*EXERCISE*
Copy the stretch of the Lev Tahor article below from "One, a 17-year-old" through "spirit, and will.", word for word.

*TEXT UNDER STUDY*
Both vehicles were badly damaged and several cell phones, which had been used to take photos and video, were lost in the operation.

Other horror stories involving the cult have emerged, from young members who were banished for one reason or the other.

One, a 17-year-old boy, was expelled for listening to music. Another, a 15-year-old boy, was expelled for refusing a forced marriage to a 12-year-old girl.

YWN has reported extensively on the Lev Tahor cult – with dozens of articles over the years.

Internal documents of Lev Tahor show that Helbrans has made his followers swear and sign to uphold the following principles among others.

(1) Everyone must negate his or her mind and mind thoroughly and completely, to the leader of Lev Tahor.

2) They must subjugate soul, spirit, and will.

3) Each man accepts upon his descendants and descendant’s descendants until the end of all generations to be subjugated under the will of Lev Tahor’s leader.. this should be said openly to the leader himself.

4) Everyone must be ready at any time and moment of 24 hours of the day, whether on the Shabbath and Yom Tov, summer and winter, healthy or sick, to do the will of the leader.

5) Whether the person is a young man or an old man, virgins and women they must accept to do the will of the leader.

6) They must agree to throw away all his physical needs, including eating sleep and rest until he fulfills the desires the leader.

7) It is the obligation of each of them at the beginning of the morning prayers to recite and accept upon themselves all of the above with full mouth and supreme joy.

Some observers have written that these are signs of a cult. Indeed, this was the position of an author of an article that appeared in Mishpacha Magazine. Others, however, claim that there is nothing cult-like about the movement. Rabbi Yitzchok Frankfurter of Ami Magazine met with Helbrans and assured his readership that it was not a cult, even though a previous Ami article stated that it was.

In 2014 YWN ran an article titled “Cults and the War of the Jewish Magazines” in response to Mishpacha and Ami magazines running articles on Lev Tahor. Mishpacha Magzaine had run a fifteen page “expose” on the group, essentially describing Lev Tahor as a cult that has some serious issues involving medicating children, and behaviors that resemble child abuse. Ami Magazing claimed the exact opposite – and ran the following sentence below their headline “The unjust persecution of a group of pious Jews, and the unsettling silence of the Jewish community.”

Originally a citizen of Israel, cult leader Shlomo Helbrans went to the United States where he was convicted for kidnapping in 1994 and served a two-year prison term before being deported to Israel in 2000. He then settled in Canada.

In 1994 he was convicted in Brooklyn for the 1992 kidnapping of 13-year-old Shai Fhima Reuven, a Bar Mitzvah boy he was tutoring, and served a two-year prison term in the U.S. He was originally sentenced to four to 12 years in prison, but in June 1996 an appeals court reduced the sentence to two to six years. Three days later, he was placed in the work release program for prisoners less than two years away from the possibility of parole, where inmates are freed from prison if they have a job. After protests, he was moved back to prison.

The high-profile case drew much attention in the U.S., and gained further attention when Helbrans successfully convinced New York prison authorities to waive their requirement that all prisoners be shaved for a photograph upon entering prison, and to accept a computer-generated image of what he would have looked like clean-shaven instead. After the State Parole Board decided in November 1996 to release Helbrans after two years in prison, the case rose to near scandal with suspicions that the Pataki administration was providing him special treatment.

After his release from prison, Helbrans ran a yeshiva in Monsey, N.Y., and was deported to Israel in 2000. He then settled in Canada, where in 2003 he was granted refugee status, claiming his life was being threatened in Israel.

Helbrans and his followers had arrived in Mexico’s southern Chiapas province after spending three years in Guatemala. They had travelled to Guatemala from Canada, where child-protection authorities were moving to seize children allegedly suffering from neglect.

*DATA EXTRACT*
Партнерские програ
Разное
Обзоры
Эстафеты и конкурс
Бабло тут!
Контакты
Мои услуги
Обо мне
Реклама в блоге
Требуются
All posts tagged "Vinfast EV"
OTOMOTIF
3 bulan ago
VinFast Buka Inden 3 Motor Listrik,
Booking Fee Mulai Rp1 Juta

...

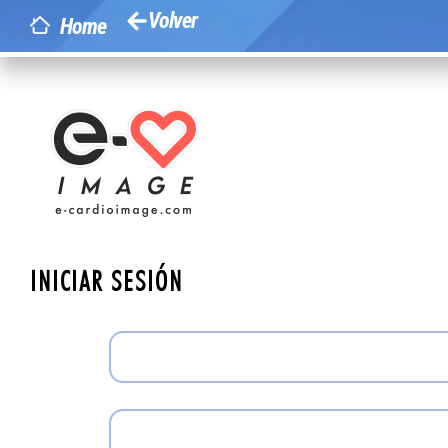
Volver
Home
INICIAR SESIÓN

*EXERCISE RESULT*
One, a 17-year-old boy, was expelled for listening to music. Another, a 15-year-old boy, was expelled for refusing a forced marriage to a 12-year-old girl.

YWN has reported extensively on the Lev Tahor cult – with dozens of articles over the years.

Internal documents of Lev Tahor show that Helbrans has made his followers swear and sign to uphold the following principles among others.

(1) Everyone must negate his or her mind and mind thoroughly and completely, to the leader of Lev Tahor.

2) They must subjugate soul, spirit, and will.